In all cases on Little Jabs, it’s mission accomplished. The singalongs are infectious, the drumbeats are driving and the love songs are just sappy enough to endear. And as unabashedly poppy as the music is, the lyrics are equally so. On “Heroes of the Sidewalk,” vocalist Liam Corcoran sings, “fill our bags up with booty/they won’t know what to think about us, cutie,” easily one of the most saccharine lines of the year, but in the framework of a jangly ode to summer lovin’, it’s nearly perfect.

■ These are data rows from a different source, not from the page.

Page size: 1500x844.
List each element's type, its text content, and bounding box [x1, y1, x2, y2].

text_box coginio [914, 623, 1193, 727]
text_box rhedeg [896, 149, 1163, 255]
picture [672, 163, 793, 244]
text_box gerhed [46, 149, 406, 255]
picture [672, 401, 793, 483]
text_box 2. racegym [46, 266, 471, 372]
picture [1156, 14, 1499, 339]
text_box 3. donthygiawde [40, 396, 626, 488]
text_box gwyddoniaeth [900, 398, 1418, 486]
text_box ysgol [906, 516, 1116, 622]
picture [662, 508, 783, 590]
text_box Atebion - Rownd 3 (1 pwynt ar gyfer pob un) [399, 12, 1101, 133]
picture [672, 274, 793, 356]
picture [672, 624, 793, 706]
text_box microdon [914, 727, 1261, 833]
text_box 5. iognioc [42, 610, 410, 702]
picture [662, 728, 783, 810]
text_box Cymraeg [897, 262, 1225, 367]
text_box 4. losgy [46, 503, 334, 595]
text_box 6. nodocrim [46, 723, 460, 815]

“We’re writing about girls, mostly, so it makes sense to find alternate words for girls,” says O’Hanley. “I think erring on the side of too poppy is better than erring on the side of too trendy. You always have to exert a certain amount of self-editing when you get into that pop territory. I think a lot of bands take themselves too seriously. In a weird way I think you have to have balls to use sissy words.”

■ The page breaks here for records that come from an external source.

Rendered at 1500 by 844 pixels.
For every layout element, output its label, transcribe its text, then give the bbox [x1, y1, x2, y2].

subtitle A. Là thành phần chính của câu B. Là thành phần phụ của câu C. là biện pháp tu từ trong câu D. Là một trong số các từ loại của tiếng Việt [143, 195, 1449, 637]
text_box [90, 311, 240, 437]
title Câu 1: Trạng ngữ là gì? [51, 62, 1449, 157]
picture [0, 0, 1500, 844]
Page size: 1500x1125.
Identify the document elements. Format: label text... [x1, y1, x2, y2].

Finding that perfect sound in pop music usually requires a little bit of alchemy, so it’s not surprising that Two Hours Traffic can pull it off. All four members met in the chemistry department at the University of Prince Edward Island four years ago and they now have diplomas to go along with their four albums. O’Hanley admits that they are all nerds to a certain extent, which is what drew them together, but more important than the chem classes that they were taking was the chemistry that existed within the band.

“We’re best buddies,” says O’Hanley. “Liam and myself have known each other from pre-kindergarten days. I took piano lessons from his aunt. I was in a band with Andrew (MacDonald), our bass player, before I was in this band. So we just try not to kill each other when we are not on the road. In that way, chemistry is very important to us.”